- Directive
Print every line of the records below without changing anything, but leave the pictures out of your answer.

- Listed records
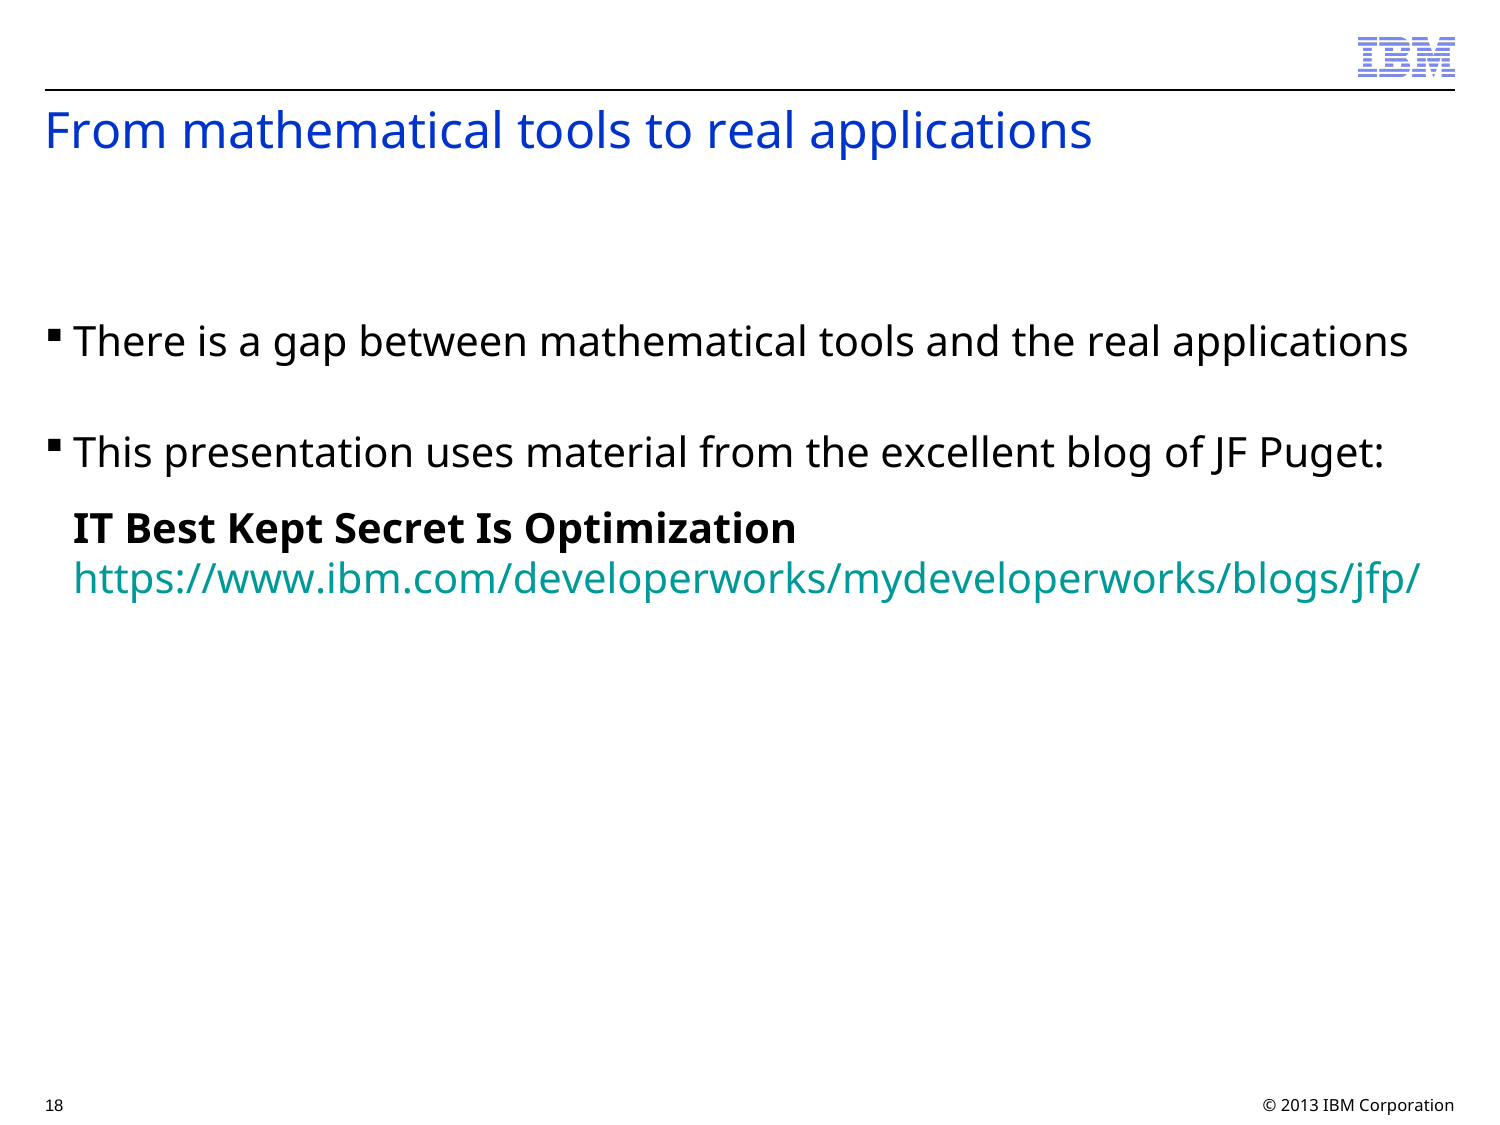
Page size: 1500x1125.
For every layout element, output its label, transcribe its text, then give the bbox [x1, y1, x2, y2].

list There is a gap between mathematical tools and the real applications This presentation uses material from the excellent blog of JF Puget: IT Best Kept Secret Is Optimization https://www.ibm.com/developerworks/mydeveloperworks/blogs/jfp/ [29, 307, 1455, 1000]
picture [1358, 37, 1455, 77]
title From mathematical tools to real applications [29, 97, 1455, 203]
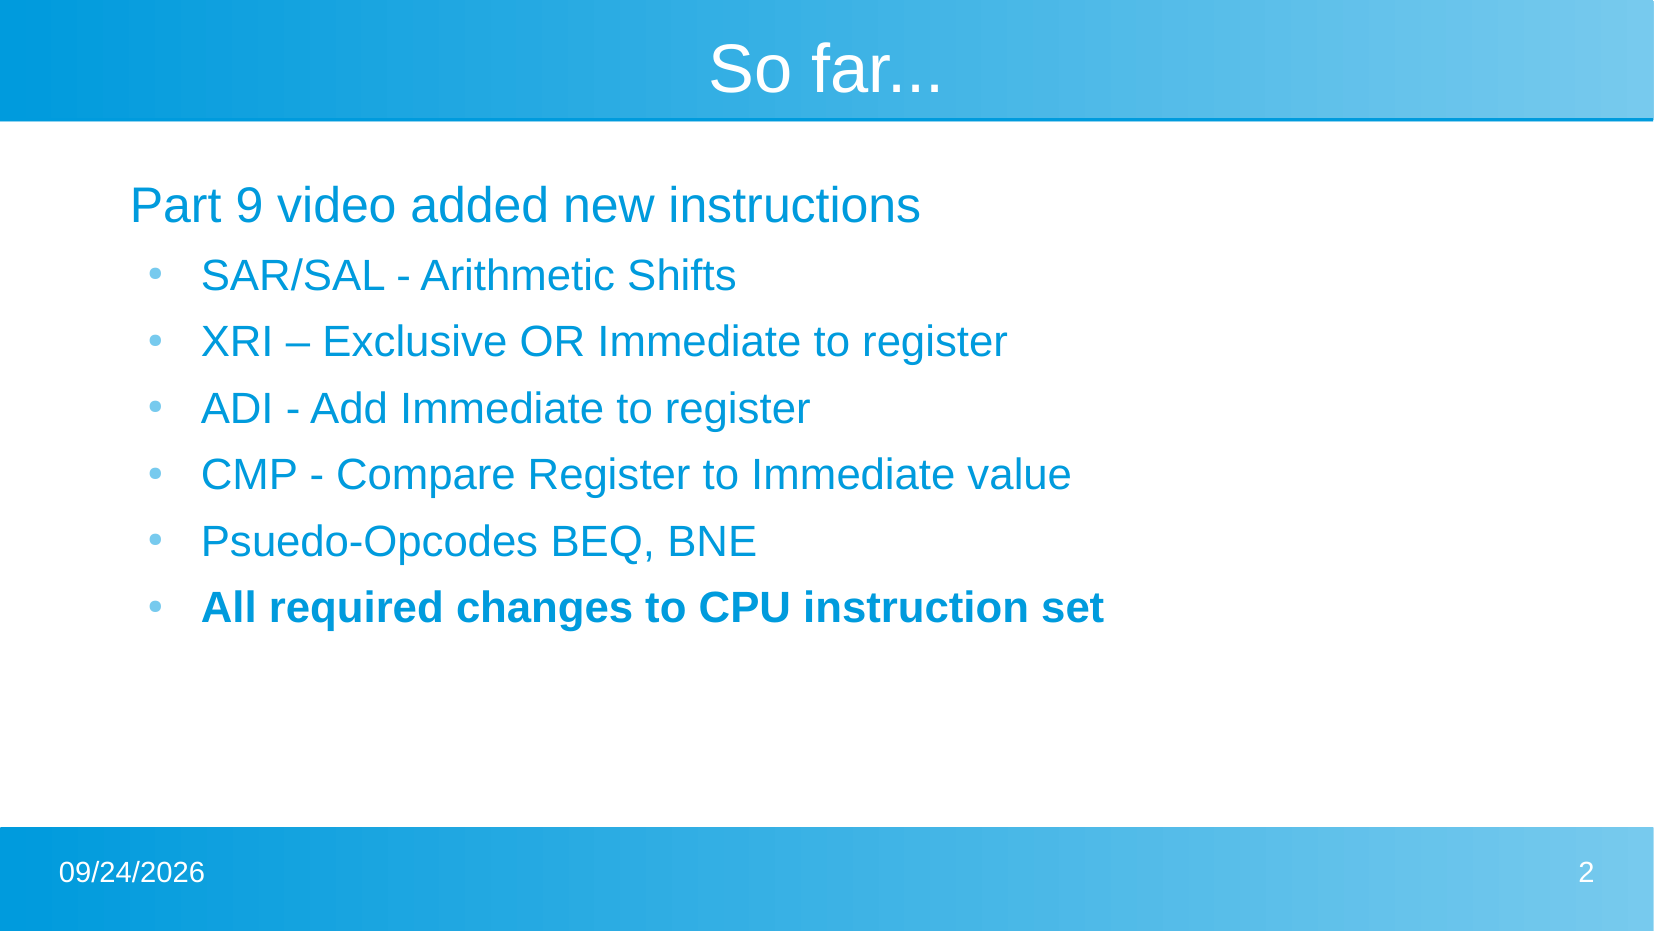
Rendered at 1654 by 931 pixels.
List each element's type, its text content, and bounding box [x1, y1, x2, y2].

list Part 9 video added new instructions SAR/SAL - Arithmetic Shifts XRI – Exclusive OR Immediate to register ADI - Add Immediate to register CMP - Compare Register to Immediate value Psuedo-Opcodes BEQ, BNE All required changes to CPU instruction set [59, 177, 1595, 768]
title So far... [59, 29, 1595, 108]
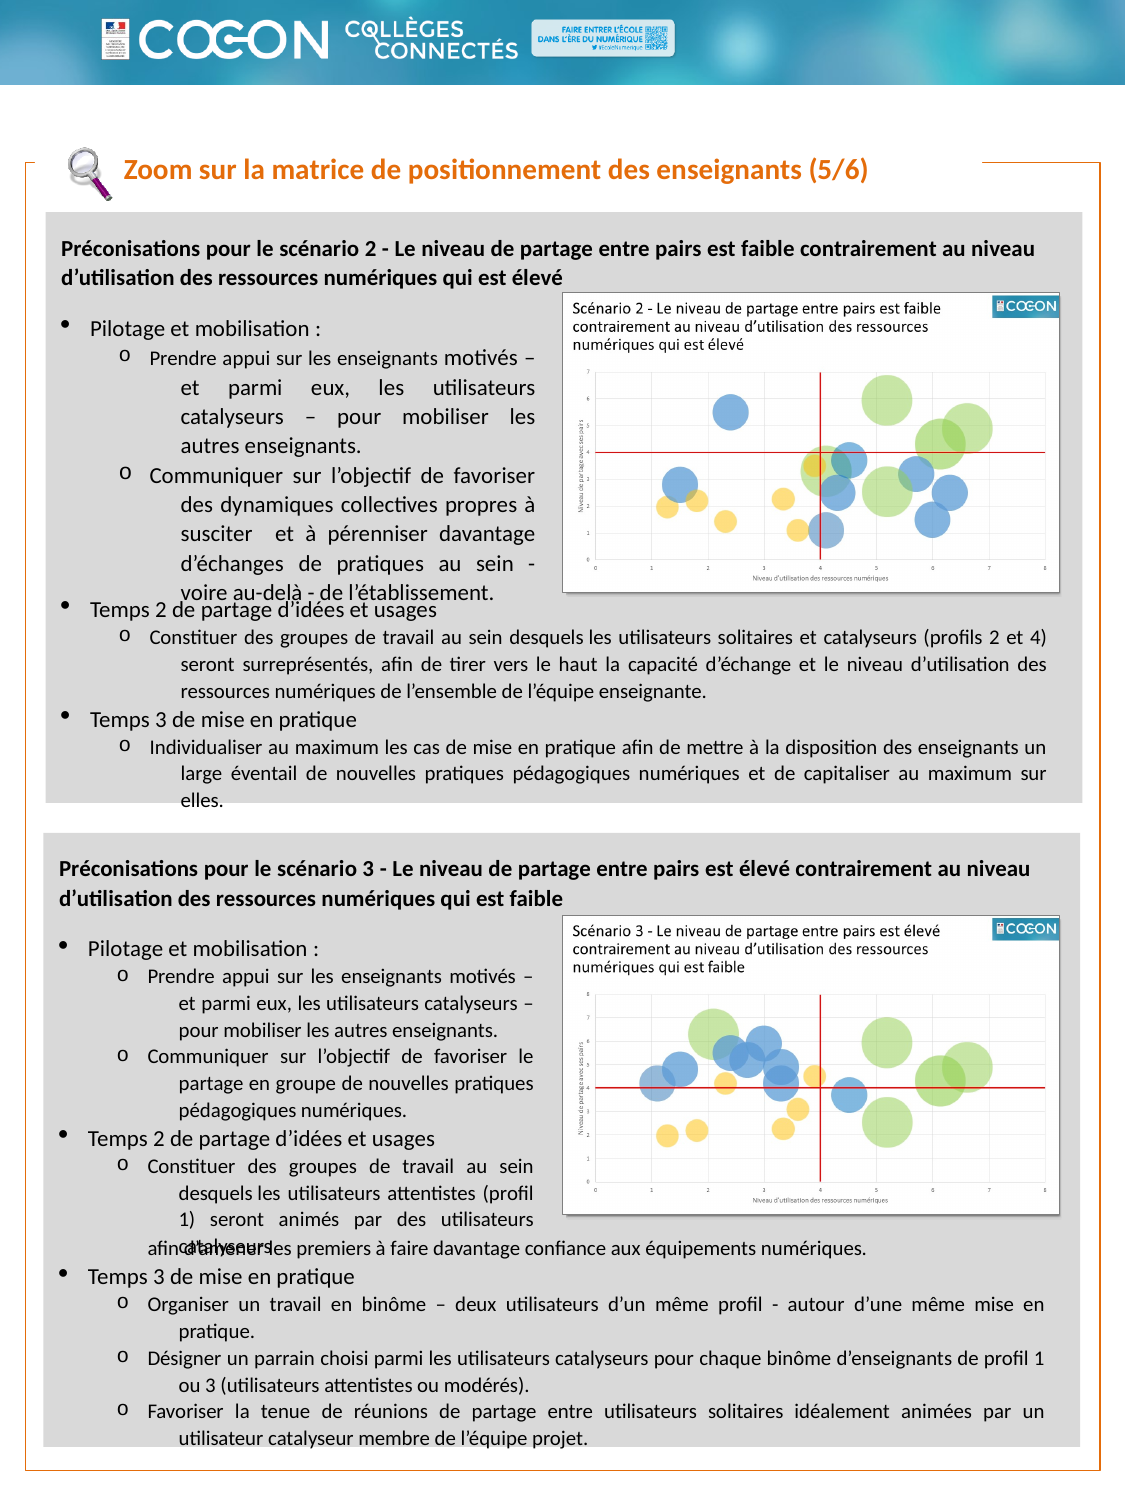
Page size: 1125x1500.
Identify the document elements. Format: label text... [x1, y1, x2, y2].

picture [562, 292, 1059, 592]
text_box Pilotage et mobilisation : Prendre appui sur les enseignants motivés – et parmi eux, les utilisateurs catalyseurs – pour mobiliser les autres enseignants. Communiquer sur l’objectif de favoriser des dynamiques collectives propres à susciter et à pérenniser davantage d’échanges de pratiques au sein - voire au-delà - de l’établissement. [46, 298, 551, 585]
text_box Pilotage et mobilisation : Prendre appui sur les enseignants motivés – et parmi eux, les utilisateurs catalyseurs – pour mobiliser les autres enseignants. Communiquer sur l’objectif de favoriser le partage en groupe de nouvelles pratiques pédagogiques numériques. Temps 2 de partage d’idées et usages Constituer des groupes de travail au sein desquels les utilisateurs attentistes (profil 1) seront animés par des utilisateurs catalyseurs [44, 918, 549, 1226]
text_box Zoom sur la matrice de positionnement des enseignants (5/6) [34, 127, 983, 210]
picture [562, 915, 1059, 1215]
text_box Préconisations pour le scénario 3 - Le niveau de partage entre pairs est élevé contrairement au niveau d’utilisation des ressources numériques qui est faible [44, 844, 1068, 918]
text_box Préconisations pour le scénario 2 - Le niveau de partage entre pairs est faible contrairement au niveau d’utilisation des ressources numériques qui est élevé [46, 224, 1070, 298]
picture [66, 147, 120, 202]
picture [0, 0, 1125, 85]
text_box Temps 2 de partage d’idées et usages Constituer des groupes de travail au sein desquels les utilisateurs solitaires et catalyseurs (profils 2 et 4) seront surreprésentés, afin de tirer vers le haut la capacité d’échange et le niveau d’utilisation des ressources numériques de l’ensemble de l’équipe enseignante. Temps 3 de mise en pratique Individualiser au maximum les cas de mise en pratique afin de mettre à la disposition des enseignants un large éventail de nouvelles pratiques pédagogiques numériques et de capitaliser au maximum sur elles. [46, 585, 1062, 819]
text_box afin d’amener les premiers à faire davantage confiance aux équipements numériques. Temps 3 de mise en pratique Organiser un travail en binôme – deux utilisateurs d’un même profil - autour d’une même mise en pratique. Désigner un parrain choisi parmi les utilisateurs catalyseurs pour chaque binôme d’enseignants de profil 1 ou 3 (utilisateurs attentistes ou modérés). Favoriser la tenue de réunions de partage entre utilisateurs solitaires idéalement animées par un utilisateur catalyseur membre de l’équipe projet. [44, 1226, 1060, 1457]
text_box [25, 162, 1101, 1471]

- Response to the task
Page size: 1500x1125.
For every layout element, output its label, transcribe its text, then give the bbox [x1, y1, x2, y2].

list There is a gap between mathematical tools and the real applications This presentation uses material from the excellent blog of JF Puget: IT Best Kept Secret Is Optimization https://www.ibm.com/developerworks/mydeveloperworks/blogs/jfp/ [29, 307, 1455, 1000]
picture [1358, 37, 1455, 77]
title From mathematical tools to real applications [29, 97, 1455, 203]
Rendered at 1654 by 931 pixels.
List each element's type, its text content, and bounding box [x1, y1, x2, y2].

list Part 9 video added new instructions SAR/SAL - Arithmetic Shifts XRI – Exclusive OR Immediate to register ADI - Add Immediate to register CMP - Compare Register to Immediate value Psuedo-Opcodes BEQ, BNE All required changes to CPU instruction set [59, 177, 1595, 768]
title So far... [59, 29, 1595, 108]
Page size: 1125x1500.
Identify the document elements. Format: label text... [x1, y1, x2, y2].

picture [562, 292, 1059, 592]
text_box Pilotage et mobilisation : Prendre appui sur les enseignants motivés – et parmi eux, les utilisateurs catalyseurs – pour mobiliser les autres enseignants. Communiquer sur l’objectif de favoriser des dynamiques collectives propres à susciter et à pérenniser davantage d’échanges de pratiques au sein - voire au-delà - de l’établissement. [46, 298, 551, 585]
text_box Pilotage et mobilisation : Prendre appui sur les enseignants motivés – et parmi eux, les utilisateurs catalyseurs – pour mobiliser les autres enseignants. Communiquer sur l’objectif de favoriser le partage en groupe de nouvelles pratiques pédagogiques numériques. Temps 2 de partage d’idées et usages Constituer des groupes de travail au sein desquels les utilisateurs attentistes (profil 1) seront animés par des utilisateurs catalyseurs [44, 918, 549, 1226]
text_box Zoom sur la matrice de positionnement des enseignants (5/6) [34, 127, 983, 210]
picture [562, 915, 1059, 1215]
text_box Préconisations pour le scénario 3 - Le niveau de partage entre pairs est élevé contrairement au niveau d’utilisation des ressources numériques qui est faible [44, 844, 1068, 918]
text_box Préconisations pour le scénario 2 - Le niveau de partage entre pairs est faible contrairement au niveau d’utilisation des ressources numériques qui est élevé [46, 224, 1070, 298]
picture [66, 147, 120, 202]
picture [0, 0, 1125, 85]
text_box Temps 2 de partage d’idées et usages Constituer des groupes de travail au sein desquels les utilisateurs solitaires et catalyseurs (profils 2 et 4) seront surreprésentés, afin de tirer vers le haut la capacité d’échange et le niveau d’utilisation des ressources numériques de l’ensemble de l’équipe enseignante. Temps 3 de mise en pratique Individualiser au maximum les cas de mise en pratique afin de mettre à la disposition des enseignants un large éventail de nouvelles pratiques pédagogiques numériques et de capitaliser au maximum sur elles. [46, 585, 1062, 819]
text_box afin d’amener les premiers à faire davantage confiance aux équipements numériques. Temps 3 de mise en pratique Organiser un travail en binôme – deux utilisateurs d’un même profil - autour d’une même mise en pratique. Désigner un parrain choisi parmi les utilisateurs catalyseurs pour chaque binôme d’enseignants de profil 1 ou 3 (utilisateurs attentistes ou modérés). Favoriser la tenue de réunions de partage entre utilisateurs solitaires idéalement animées par un utilisateur catalyseur membre de l’équipe projet. [44, 1226, 1060, 1457]
text_box [25, 162, 1101, 1471]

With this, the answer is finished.